Yuli menegaskan setiap kasus kematian dokter magang menjadi perhatian serius Kemenkes dan selalu ditindaklanjuti melalui audit medis serta investigasi bersama tim gabungan yang melibatkan Kemenkes, Ikatan Dokter Indonesia (IDI), Komite Internsip Kedokteran Indonesia (KIKI), dan kolegium psikiatri.

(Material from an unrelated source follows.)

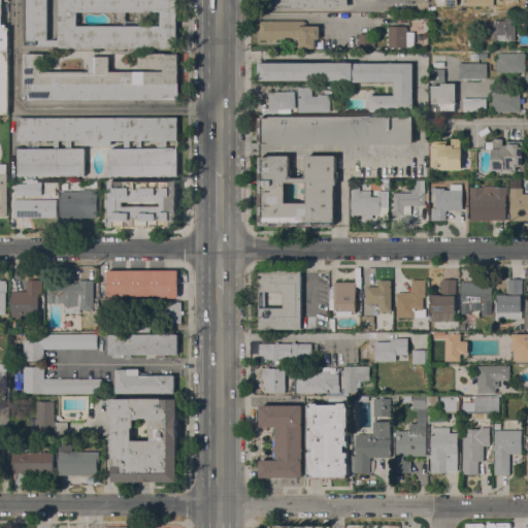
[(0,0),(2,0),(2,28),(8,27),(8,52),(0,52),(0,0)]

Kemenkes juga memaparkan sejumlah penyebab kematian dokter magang, di antaranya akibat campak yang menimbulkan komplikasi pada jantung dan otak, anemia berat, serta demam berdarah dengue (DBD) dengan komplikasi dengue shock syndrome. Hasil evaluasi tersebut menjadi dasar bagi Kemenkes untuk terus memperbaiki penyelenggaraan program internship dan meningkatkan perlindungan bagi dokter magang.